[Extracted page text data]:
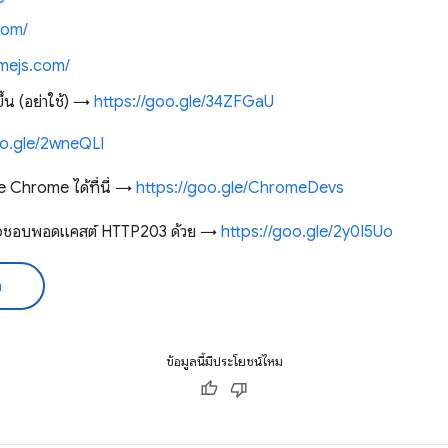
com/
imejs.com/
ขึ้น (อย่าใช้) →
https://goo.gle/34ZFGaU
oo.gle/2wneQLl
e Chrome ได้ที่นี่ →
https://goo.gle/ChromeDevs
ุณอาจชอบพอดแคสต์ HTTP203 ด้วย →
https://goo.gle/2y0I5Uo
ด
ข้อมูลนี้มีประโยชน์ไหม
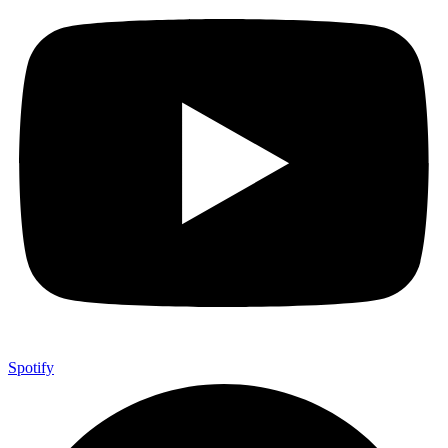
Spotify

--

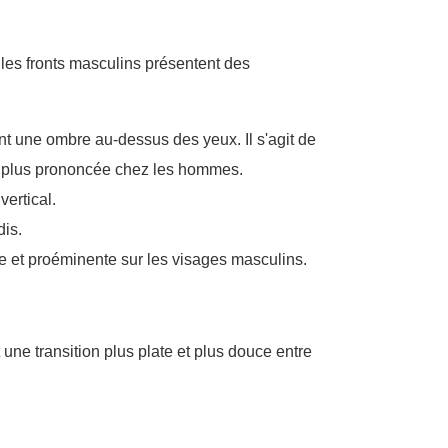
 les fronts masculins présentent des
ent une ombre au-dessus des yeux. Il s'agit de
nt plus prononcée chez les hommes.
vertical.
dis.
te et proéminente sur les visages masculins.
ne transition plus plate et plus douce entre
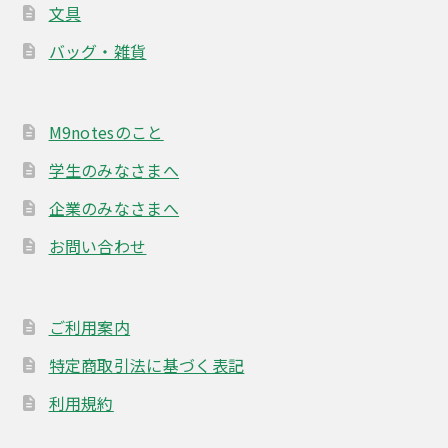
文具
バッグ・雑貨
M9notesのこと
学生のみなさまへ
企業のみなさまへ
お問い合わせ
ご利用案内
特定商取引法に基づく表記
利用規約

[EXERCISE REQUIREMENTS]:
If a line in the records has the word "masculins", copy that line.

[YOUR RESPONSE]:
 les fronts masculins présentent des
te et proéminente sur les visages masculins.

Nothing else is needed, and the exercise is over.